While some Farmington residents may think of Lillian Nordica as an old-fashioned singer that nobody cares about any more, I’m happy to tell you that opera fans around the world still utter her name in awe, along with Johanna Gadski and Ernestine Schumann-Heink. Opera goers have long memories, and they worship legends.

IN OTHER NEWS: It’s very satisfying to see the Emery Center hosting a big event for a poet. UMF invites the public to join them in celebrating Maine Poet Laureate Wesley McNair’s recent winning of the 2015 PEN New England Award for Poetry. A reception and reading will be held at 6 p.m. on Friday, June 19, at the Emery Community Arts Center on the UMF campus. The event is free and open to the public.

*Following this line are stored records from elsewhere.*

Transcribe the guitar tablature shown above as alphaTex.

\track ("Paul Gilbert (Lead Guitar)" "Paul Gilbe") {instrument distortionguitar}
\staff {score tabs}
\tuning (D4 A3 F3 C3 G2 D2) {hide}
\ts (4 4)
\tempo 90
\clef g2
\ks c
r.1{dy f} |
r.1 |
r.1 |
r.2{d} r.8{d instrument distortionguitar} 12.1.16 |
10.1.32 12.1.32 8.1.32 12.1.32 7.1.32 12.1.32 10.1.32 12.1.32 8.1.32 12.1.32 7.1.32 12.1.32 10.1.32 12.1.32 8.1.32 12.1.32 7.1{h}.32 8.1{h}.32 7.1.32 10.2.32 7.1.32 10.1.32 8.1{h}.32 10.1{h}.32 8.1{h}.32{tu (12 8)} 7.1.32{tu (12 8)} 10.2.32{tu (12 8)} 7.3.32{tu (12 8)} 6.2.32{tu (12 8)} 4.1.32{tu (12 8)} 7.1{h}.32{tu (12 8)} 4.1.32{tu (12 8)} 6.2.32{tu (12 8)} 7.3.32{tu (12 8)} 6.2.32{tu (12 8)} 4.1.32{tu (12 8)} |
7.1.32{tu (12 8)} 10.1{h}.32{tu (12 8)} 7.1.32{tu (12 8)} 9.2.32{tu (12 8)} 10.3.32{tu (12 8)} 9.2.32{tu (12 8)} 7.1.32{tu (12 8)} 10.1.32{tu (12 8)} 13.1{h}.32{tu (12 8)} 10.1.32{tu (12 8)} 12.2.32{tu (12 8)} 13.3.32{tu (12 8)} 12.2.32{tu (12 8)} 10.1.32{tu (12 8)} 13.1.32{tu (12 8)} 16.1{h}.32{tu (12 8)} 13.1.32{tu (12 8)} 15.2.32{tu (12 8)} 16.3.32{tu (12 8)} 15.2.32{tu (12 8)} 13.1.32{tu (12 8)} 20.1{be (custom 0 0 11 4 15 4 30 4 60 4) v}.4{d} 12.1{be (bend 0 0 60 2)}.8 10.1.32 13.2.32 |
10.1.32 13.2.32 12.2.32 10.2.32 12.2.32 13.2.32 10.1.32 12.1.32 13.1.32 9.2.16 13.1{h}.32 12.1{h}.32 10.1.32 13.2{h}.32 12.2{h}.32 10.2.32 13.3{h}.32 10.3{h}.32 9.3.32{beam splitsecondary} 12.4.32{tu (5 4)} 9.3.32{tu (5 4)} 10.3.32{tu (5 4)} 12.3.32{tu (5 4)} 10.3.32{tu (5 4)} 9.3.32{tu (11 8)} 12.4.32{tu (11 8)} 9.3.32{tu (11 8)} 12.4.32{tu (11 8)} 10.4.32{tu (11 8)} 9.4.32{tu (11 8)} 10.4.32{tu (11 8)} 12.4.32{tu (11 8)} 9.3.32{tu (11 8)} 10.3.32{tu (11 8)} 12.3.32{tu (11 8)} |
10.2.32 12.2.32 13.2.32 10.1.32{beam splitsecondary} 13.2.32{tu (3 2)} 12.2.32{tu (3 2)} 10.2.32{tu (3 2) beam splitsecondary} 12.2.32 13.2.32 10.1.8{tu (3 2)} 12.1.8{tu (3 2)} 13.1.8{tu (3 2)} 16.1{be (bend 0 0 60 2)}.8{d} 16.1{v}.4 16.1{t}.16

The festivity, “Blood and Memory–A Celebration of Maine Poet Laureate Wesley McNair and the PEN New England Award,” will include an opening reception to be followed by readings of McNair’s work featuring UMF faculty members Kristen Case, Shana Youngdahl, Daniel Gunn, Jeffrey Thomson, Professor Emeritus McNair and a solo piano piece by Phil Carlsen.

“All of UMF congratulates Wes on this very prestigious honor,” said Jeffrey Thomson, UMF professor of creative writing. “This PEN New England Award for “The Lost Child,” continues to prove that Wes is not only a poet of New England but a voice for the country, and indeed the world. In this book-length poem of blood and history, he writes not only of a people—us—at the end of hope, but ultimately of the stories that sustain us.”